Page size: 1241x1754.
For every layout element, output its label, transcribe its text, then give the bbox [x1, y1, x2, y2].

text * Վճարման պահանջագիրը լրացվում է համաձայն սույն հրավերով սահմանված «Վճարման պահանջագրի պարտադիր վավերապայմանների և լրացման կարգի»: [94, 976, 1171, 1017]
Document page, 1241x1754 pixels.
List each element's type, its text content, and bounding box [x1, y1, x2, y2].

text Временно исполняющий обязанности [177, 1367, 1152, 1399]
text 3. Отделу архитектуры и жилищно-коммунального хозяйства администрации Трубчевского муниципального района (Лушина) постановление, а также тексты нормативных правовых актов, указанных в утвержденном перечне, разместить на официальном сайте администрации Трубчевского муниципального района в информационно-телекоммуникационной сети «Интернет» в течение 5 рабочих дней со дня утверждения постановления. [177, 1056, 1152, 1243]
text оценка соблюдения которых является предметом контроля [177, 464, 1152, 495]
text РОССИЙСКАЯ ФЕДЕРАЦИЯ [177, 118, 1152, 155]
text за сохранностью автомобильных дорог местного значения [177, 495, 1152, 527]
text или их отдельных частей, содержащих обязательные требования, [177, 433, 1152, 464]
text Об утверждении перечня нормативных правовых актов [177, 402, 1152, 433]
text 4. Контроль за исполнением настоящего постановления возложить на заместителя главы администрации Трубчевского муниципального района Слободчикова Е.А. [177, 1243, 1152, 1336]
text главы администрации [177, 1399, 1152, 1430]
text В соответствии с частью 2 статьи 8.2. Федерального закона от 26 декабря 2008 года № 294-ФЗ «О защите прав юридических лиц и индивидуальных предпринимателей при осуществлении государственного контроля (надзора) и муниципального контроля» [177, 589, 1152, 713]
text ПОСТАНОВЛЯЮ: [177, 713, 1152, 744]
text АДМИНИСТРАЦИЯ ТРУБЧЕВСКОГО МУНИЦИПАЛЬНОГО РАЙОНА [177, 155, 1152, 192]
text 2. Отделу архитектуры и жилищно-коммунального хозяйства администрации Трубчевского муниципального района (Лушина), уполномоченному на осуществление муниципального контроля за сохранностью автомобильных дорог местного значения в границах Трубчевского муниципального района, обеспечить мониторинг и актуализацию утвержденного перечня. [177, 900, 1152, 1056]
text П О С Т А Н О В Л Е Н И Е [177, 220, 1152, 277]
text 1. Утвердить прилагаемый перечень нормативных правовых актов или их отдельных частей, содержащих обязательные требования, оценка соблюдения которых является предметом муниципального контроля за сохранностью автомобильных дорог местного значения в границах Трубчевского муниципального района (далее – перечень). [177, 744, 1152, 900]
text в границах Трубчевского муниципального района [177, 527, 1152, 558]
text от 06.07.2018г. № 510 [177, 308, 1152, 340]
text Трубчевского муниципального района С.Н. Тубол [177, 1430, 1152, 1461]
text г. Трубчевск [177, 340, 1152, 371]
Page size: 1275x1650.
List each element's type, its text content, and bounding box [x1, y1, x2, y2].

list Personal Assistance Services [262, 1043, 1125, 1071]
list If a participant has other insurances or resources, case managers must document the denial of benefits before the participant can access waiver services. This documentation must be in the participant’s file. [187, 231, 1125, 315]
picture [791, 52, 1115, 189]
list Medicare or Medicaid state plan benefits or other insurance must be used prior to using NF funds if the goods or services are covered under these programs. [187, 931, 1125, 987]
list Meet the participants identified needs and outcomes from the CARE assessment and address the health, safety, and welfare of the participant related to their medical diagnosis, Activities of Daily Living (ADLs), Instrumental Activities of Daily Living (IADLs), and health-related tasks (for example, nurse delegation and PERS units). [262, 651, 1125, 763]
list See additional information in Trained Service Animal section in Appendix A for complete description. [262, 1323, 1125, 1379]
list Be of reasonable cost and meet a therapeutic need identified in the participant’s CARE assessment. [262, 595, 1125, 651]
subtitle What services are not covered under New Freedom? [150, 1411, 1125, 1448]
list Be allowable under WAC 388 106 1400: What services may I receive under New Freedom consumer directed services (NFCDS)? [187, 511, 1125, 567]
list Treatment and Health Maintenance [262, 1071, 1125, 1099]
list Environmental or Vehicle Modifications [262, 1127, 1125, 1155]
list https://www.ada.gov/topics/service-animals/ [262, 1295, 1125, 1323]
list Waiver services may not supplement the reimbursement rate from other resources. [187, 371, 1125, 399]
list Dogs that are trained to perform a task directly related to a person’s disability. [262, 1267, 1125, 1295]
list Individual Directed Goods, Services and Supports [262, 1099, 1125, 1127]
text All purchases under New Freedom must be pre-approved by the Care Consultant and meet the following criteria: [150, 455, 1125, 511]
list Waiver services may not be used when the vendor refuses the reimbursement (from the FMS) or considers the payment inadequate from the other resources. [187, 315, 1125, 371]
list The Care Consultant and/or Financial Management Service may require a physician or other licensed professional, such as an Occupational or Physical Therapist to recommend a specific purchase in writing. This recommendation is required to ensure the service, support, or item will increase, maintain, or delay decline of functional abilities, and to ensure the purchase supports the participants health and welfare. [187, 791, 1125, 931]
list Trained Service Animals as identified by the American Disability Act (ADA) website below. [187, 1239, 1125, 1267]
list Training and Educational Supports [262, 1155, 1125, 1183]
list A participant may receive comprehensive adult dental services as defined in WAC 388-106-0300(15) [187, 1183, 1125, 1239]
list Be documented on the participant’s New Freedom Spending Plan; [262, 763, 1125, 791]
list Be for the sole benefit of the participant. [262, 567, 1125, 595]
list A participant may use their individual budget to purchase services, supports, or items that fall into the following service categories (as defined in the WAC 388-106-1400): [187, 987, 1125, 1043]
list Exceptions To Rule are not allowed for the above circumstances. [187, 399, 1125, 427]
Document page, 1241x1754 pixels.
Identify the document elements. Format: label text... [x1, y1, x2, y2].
________________
Problem to work on: Please say how many lines above contain "receive", number only.

Task output: 2